Que reste-t-il de cette journée lointaine mais incandescente, qui a éveillé chez chacun le sens de la révolte, le sentiment de liberté absolue, d'ivresse de la fureur collective, de ce qui a procuré l'illusion d'étincelle de vie une fois que les feux de l'émeute ou de la révolution sont éteints par la violence inouïe de l'autorité ? de la désillusion, du désenchantement… mais aussi le fil tenu d'une amitié qui résiste au rasoir du temps.
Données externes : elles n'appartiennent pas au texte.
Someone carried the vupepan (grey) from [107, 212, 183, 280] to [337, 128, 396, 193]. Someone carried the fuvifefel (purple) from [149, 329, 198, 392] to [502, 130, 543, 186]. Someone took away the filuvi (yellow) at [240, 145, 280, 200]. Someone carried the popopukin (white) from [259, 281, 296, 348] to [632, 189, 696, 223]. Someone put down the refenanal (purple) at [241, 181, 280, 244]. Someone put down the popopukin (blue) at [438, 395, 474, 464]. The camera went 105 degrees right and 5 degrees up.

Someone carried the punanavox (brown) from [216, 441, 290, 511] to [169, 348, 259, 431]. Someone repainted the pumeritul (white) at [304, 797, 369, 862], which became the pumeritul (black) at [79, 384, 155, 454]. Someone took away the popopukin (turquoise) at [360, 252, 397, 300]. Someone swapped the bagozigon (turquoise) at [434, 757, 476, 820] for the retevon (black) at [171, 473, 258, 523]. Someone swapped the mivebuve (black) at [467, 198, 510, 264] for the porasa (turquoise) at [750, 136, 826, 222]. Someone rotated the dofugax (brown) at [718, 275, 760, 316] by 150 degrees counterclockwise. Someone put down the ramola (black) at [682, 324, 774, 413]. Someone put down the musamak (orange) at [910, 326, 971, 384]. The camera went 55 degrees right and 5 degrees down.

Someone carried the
Dans un roman contemporain déroutant, dense et sophistiqué,
François Cusset explore les replis de l'âme de quatre trentenaires réunis à l'occasion d'un colloque dans une abbaye du sud de la France, quatre amis de lycée. Entre passé sublimé et présent rejeté, l'auteur dresse le portrait d'une « génération » du renoncement, pour laquelle le passé ne veut pas passer…quinze ans après cette journée d'émeute, subsistent un sentiment de deuil impossible de ce qu'ils ont été et le refus des mutations de la société actuelle. Comme si cette époque passée avait aspiré toutes leurs énergies, leurs espoirs et leurs colères. Ils se réfugient depuis dans leur romantisme politique, dans leur fidélité à ce qui les « avait tenus debout face à l'infamie ».
Malgré tout ce mal être, cette résistance au temps, cette solitude et le sentiment de défaite, ce colloque peut être l'occasion pour les quatre amis de se réunir de manière improvisée et, sous une lucidité embuée, de se souvenir certes mais aussi de se mettre à nu, se dépouiller …
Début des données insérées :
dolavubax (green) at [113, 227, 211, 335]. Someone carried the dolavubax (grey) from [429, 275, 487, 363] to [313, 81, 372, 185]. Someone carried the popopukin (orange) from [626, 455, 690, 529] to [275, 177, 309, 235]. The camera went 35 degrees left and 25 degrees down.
Avec une construction en trois temps,
A l'abri du déclin du monde est un roman d'atmosphère, d'idées qui dépasse la simple fiction : on peut y percevoir un traitement psychanalytique involontaire avec une réflexion étirée dans toutes ses ramifications.
De prime abord complexe, ce roman suggère une ambition plus grande que la fiction, le lecteur pourrait volontiers lui prêter une filiation avec l'essai.
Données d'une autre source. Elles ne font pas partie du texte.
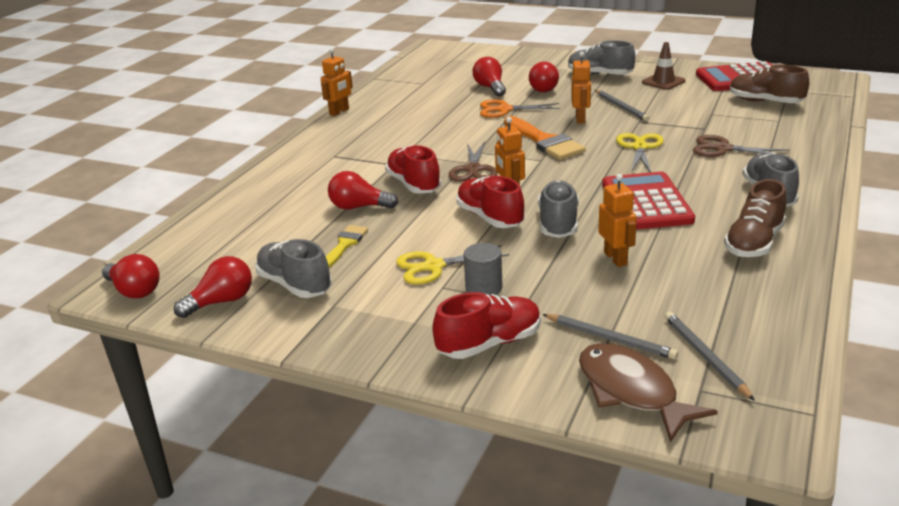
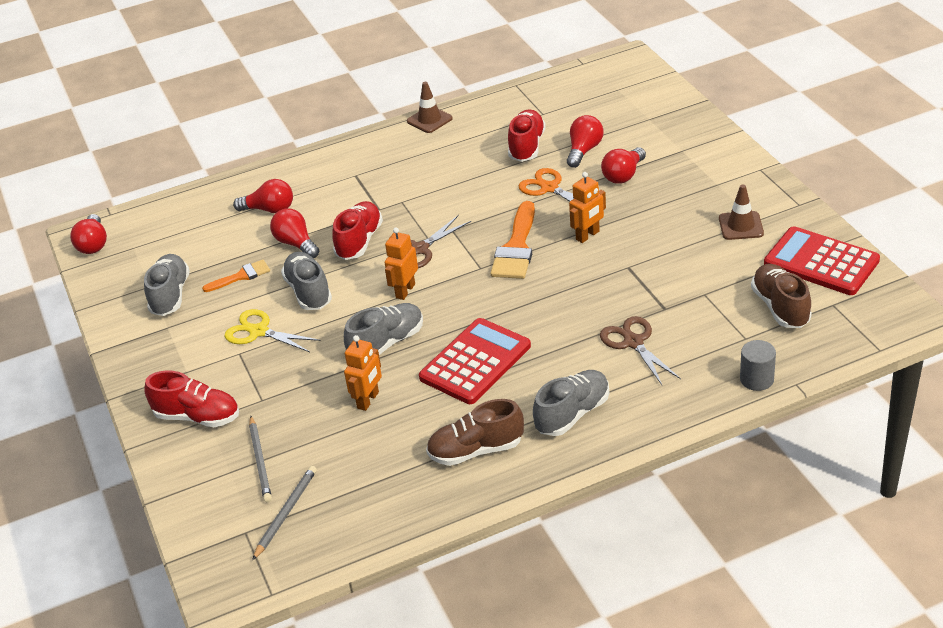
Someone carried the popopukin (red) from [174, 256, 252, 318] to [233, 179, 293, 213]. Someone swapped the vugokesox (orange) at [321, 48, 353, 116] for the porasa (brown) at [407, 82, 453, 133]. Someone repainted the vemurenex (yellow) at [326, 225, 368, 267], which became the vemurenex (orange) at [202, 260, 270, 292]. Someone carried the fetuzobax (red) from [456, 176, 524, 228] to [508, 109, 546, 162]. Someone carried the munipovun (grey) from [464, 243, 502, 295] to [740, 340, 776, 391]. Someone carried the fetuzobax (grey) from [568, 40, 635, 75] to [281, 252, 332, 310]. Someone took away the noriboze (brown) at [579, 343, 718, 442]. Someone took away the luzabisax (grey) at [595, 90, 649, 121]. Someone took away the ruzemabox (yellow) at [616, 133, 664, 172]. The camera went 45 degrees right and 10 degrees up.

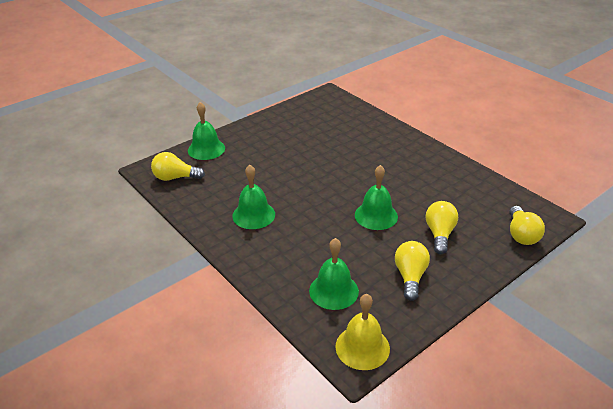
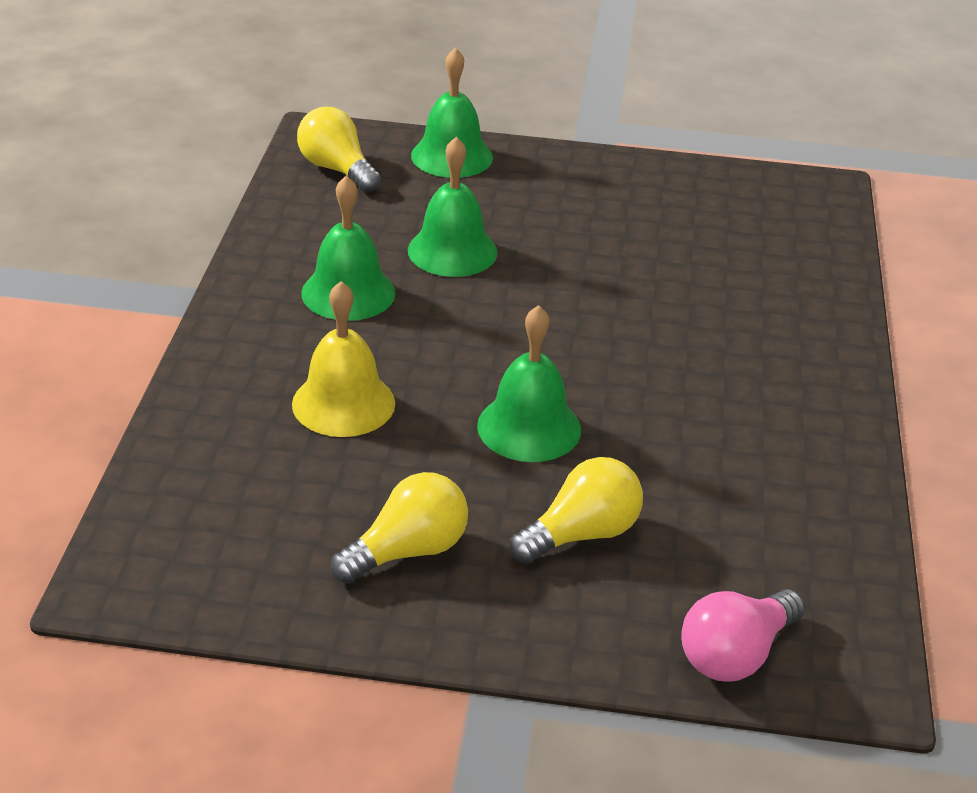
Someone carried the fuvifefel (green) from [309, 238, 359, 310] to [408, 137, 498, 277]. Someone carried the fuvifefel (yellow) from [335, 294, 390, 370] to [292, 281, 395, 437]. Someone repainted the popopukin (yellow) at [509, 206, 545, 245], which became the popopukin (pink) at [681, 589, 805, 682]. The camera went 45 degrees right and 0 degrees up.

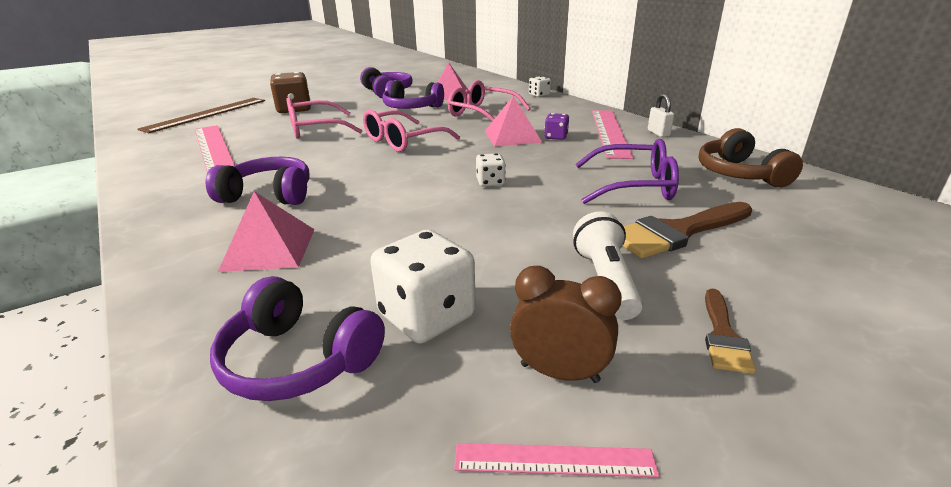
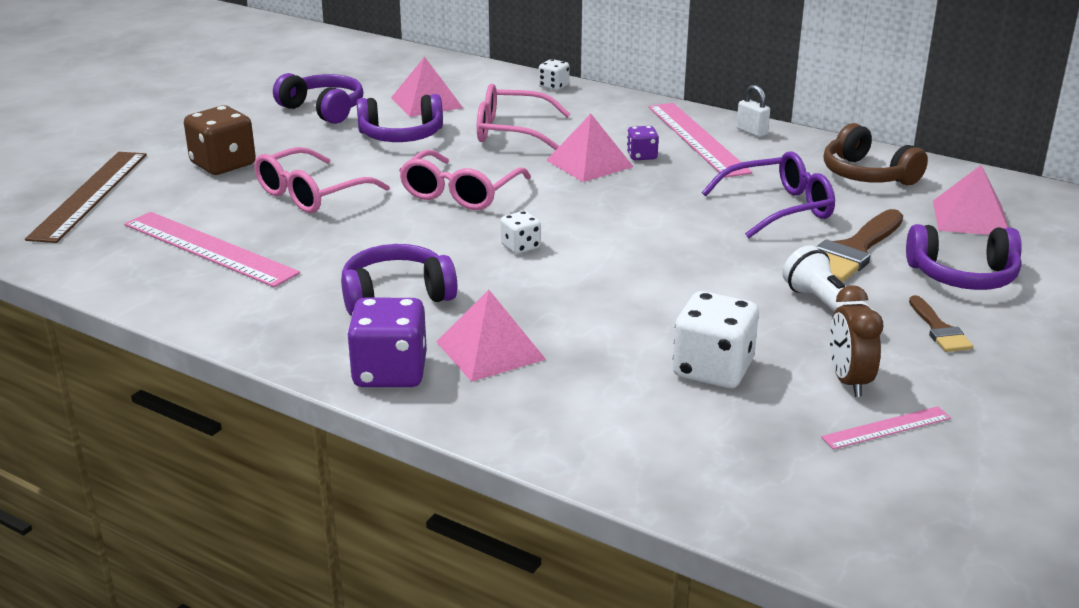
Someone carried the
Mais la première partie consacrée à la « journée de feu » ainsi que la présentation successive des personnages qui lui succède servent d'ancrage dans le romanesque. Avec une évocation de l'émeute qui se veut puissante, incantatoire, et une plume qui étire l'éblouissement dans toute sa longueur, on a le sentiment d'un temps suspendu, irréel et qui fait de cette manif de jeunesse une parenthèse de vie dilatée, transcendantale. Comment vivre après ça ? Rupture de ton, la seconde partie s'ouvre sur la banalité du quotidien de ces jeunes devenus adultes qui n'envisagent la vie que par des chemins détournés pour retrouver peut être de ces lueurs qui les ont animés dans leur jeunesse.
Lire
A l'abri du déclin du monde n'est pas aisé. Après quelques résistances cognitives face au style emphatique, grandiloquent qui tord les mots dans tous les sens - c'est aussi peut être l'enthousiasme de la jeunesse et de son engagement qui s'y prête -, j'ai découvert un roman séduisant qui, tout en étant sombre, n'en demeure pas moins une illustration lumineuse de la valeur de l'amitié.